_Required action:_
While you copy the lines below, skip the pictures and keep the rest exact.
Segment Start: Data under study
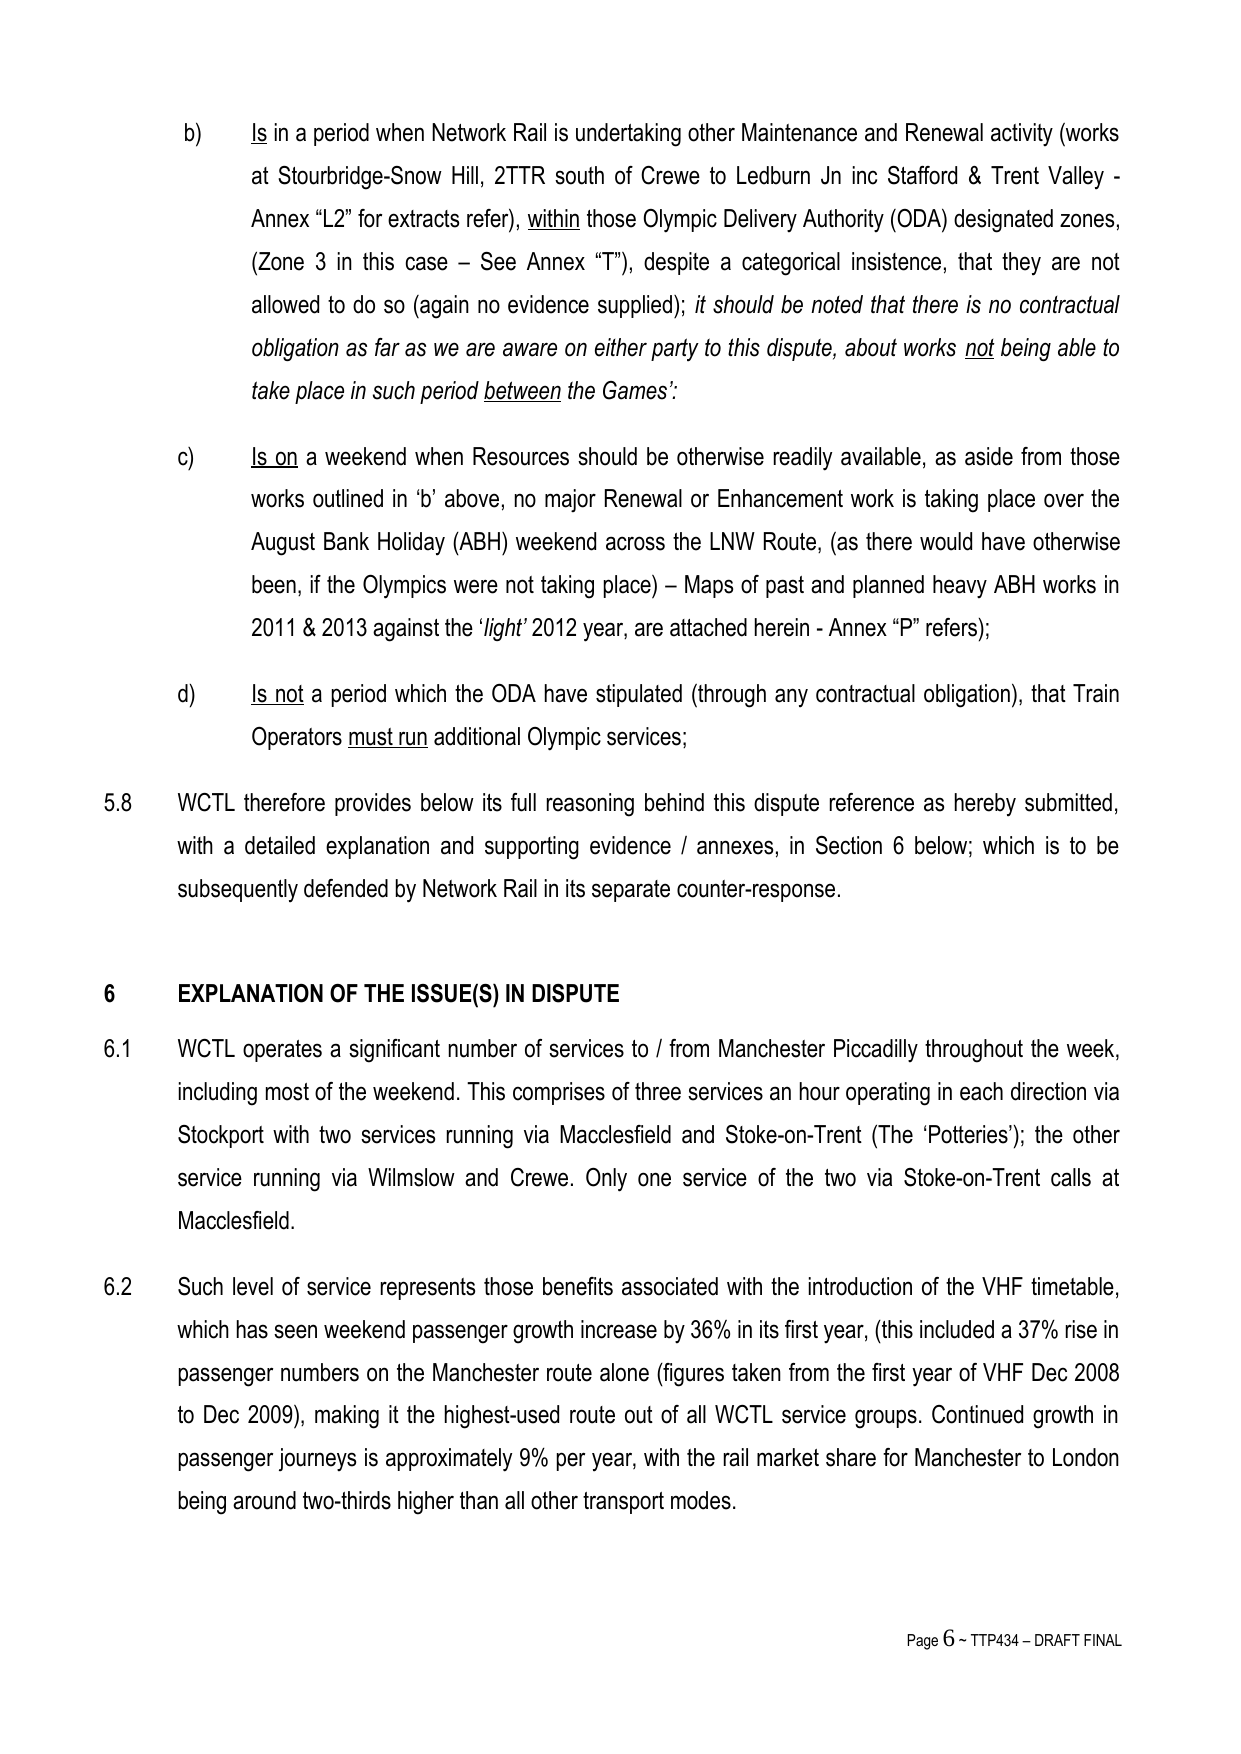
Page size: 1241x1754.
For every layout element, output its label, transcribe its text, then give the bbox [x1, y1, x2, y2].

list WCTL operates a significant number of services to / from Manchester Piccadilly throughout the week, including most of the weekend. This comprises of three services an hour operating in each direction via Stockport with two services running via Macclesfield and Stoke-on-Trent (The ‘Potteries’); the other service running via Wilmslow and Crewe. Only one service of the two via Stoke-on-Trent calls at Macclesfield. [103, 1034, 1122, 1234]
text 6.2 Such level of service represents those benefits associated with the introduction of the VHF timetable, which has seen weekend passenger growth increase by 36% in its first year, (this included a 37% rise in passenger numbers on the Manchester route alone (figures taken from the first year of VHF Dec 2008 to Dec 2009), making it the highest-used route out of all WCTL service groups. Continued growth in passenger journeys is approximately 9% per year, with the rail market share for Manchester to London being around two-thirds higher than all other transport modes. [103, 1272, 1122, 1515]
text 5.8 WCTL therefore provides below its full reasoning behind this dispute reference as hereby submitted, with a detailed explanation and supporting evidence / annexes, in Section 6 below; which is to be subsequently defended by Network Rail in its separate counter-response. [103, 788, 1122, 902]
text b) Is in a period when Network Rail is undertaking other Maintenance and Renewal activity (works at Stourbridge-Snow Hill, 2TTR south of Crewe to Ledburn Jn inc Stafford & Trent Valley - Annex “L2” for extracts refer), within those Olympic Delivery Authority (ODA) designated zones, (Zone 3 in this case – See Annex “T”), despite a categorical insistence, that they are not allowed to do so (again no evidence supplied); it should be noted that there is no contractual obligation as far as we are aware on either party to this dispute, about works not being able to take place in such period between the Games’: [183, 118, 1122, 404]
list EXPLANATION OF THE ISSUE(S) IN DISPUTE [103, 979, 1122, 1007]
text d) Is not a period which the ODA have stipulated (through any contractual obligation), that Train Operators must run additional Olympic services; [177, 679, 1122, 751]
text c) Is on a weekend when Resources should be otherwise readily available, as aside from those works outlined in ‘b’ above, no major Renewal or Enhancement work is taking place over the August Bank Holiday (ABH) weekend across the LNW Route, (as there would have otherwise been, if the Olympics were not taking place) – Maps of past and planned heavy ABH works in 2011 & 2013 against the ‘light’ 2012 year, are attached herein - Annex “P” refers); [177, 441, 1122, 642]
Segment End: Data under study
_Task response:_
Page size: 1241x1754.
For every layout element, output its label, transcribe its text, then give the bbox [x1, y1, x2, y2].

list WCTL operates a significant number of services to / from Manchester Piccadilly throughout the week, including most of the weekend. This comprises of three services an hour operating in each direction via Stockport with two services running via Macclesfield and Stoke-on-Trent (The ‘Potteries’); the other service running via Wilmslow and Crewe. Only one service of the two via Stoke-on-Trent calls at Macclesfield. [103, 1034, 1122, 1234]
text 6.2 Such level of service represents those benefits associated with the introduction of the VHF timetable, which has seen weekend passenger growth increase by 36% in its first year, (this included a 37% rise in passenger numbers on the Manchester route alone (figures taken from the first year of VHF Dec 2008 to Dec 2009), making it the highest-used route out of all WCTL service groups. Continued growth in passenger journeys is approximately 9% per year, with the rail market share for Manchester to London being around two-thirds higher than all other transport modes. [103, 1272, 1122, 1515]
text 5.8 WCTL therefore provides below its full reasoning behind this dispute reference as hereby submitted, with a detailed explanation and supporting evidence / annexes, in Section 6 below; which is to be subsequently defended by Network Rail in its separate counter-response. [103, 788, 1122, 902]
text b) Is in a period when Network Rail is undertaking other Maintenance and Renewal activity (works at Stourbridge-Snow Hill, 2TTR south of Crewe to Ledburn Jn inc Stafford & Trent Valley - Annex “L2” for extracts refer), within those Olympic Delivery Authority (ODA) designated zones, (Zone 3 in this case – See Annex “T”), despite a categorical insistence, that they are not allowed to do so (again no evidence supplied); it should be noted that there is no contractual obligation as far as we are aware on either party to this dispute, about works not being able to take place in such period between the Games’: [183, 118, 1122, 404]
list EXPLANATION OF THE ISSUE(S) IN DISPUTE [103, 979, 1122, 1007]
text d) Is not a period which the ODA have stipulated (through any contractual obligation), that Train Operators must run additional Olympic services; [177, 679, 1122, 751]
text c) Is on a weekend when Resources should be otherwise readily available, as aside from those works outlined in ‘b’ above, no major Renewal or Enhancement work is taking place over the August Bank Holiday (ABH) weekend across the LNW Route, (as there would have otherwise been, if the Olympics were not taking place) – Maps of past and planned heavy ABH works in 2011 & 2013 against the ‘light’ 2012 year, are attached herein - Annex “P” refers); [177, 441, 1122, 642]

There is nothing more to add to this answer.